START DATA EXTRACT
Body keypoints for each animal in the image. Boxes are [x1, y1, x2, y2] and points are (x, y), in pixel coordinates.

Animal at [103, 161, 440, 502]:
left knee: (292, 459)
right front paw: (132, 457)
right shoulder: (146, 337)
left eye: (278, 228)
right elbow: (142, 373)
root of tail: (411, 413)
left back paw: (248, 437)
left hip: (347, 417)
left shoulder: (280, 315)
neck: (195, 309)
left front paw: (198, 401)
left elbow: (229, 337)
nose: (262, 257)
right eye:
END DATA EXTRACT
**WHAT IS BEING ASKED:** Give back exactly the lines from the one that contains "left back paw: (248, 437)" to the end of the material, both ends kept, and no other line.

**WRITTEN ANSWER:**
left back paw: (248, 437)
left hip: (347, 417)
left shoulder: (280, 315)
neck: (195, 309)
left front paw: (198, 401)
left elbow: (229, 337)
nose: (262, 257)
right eye:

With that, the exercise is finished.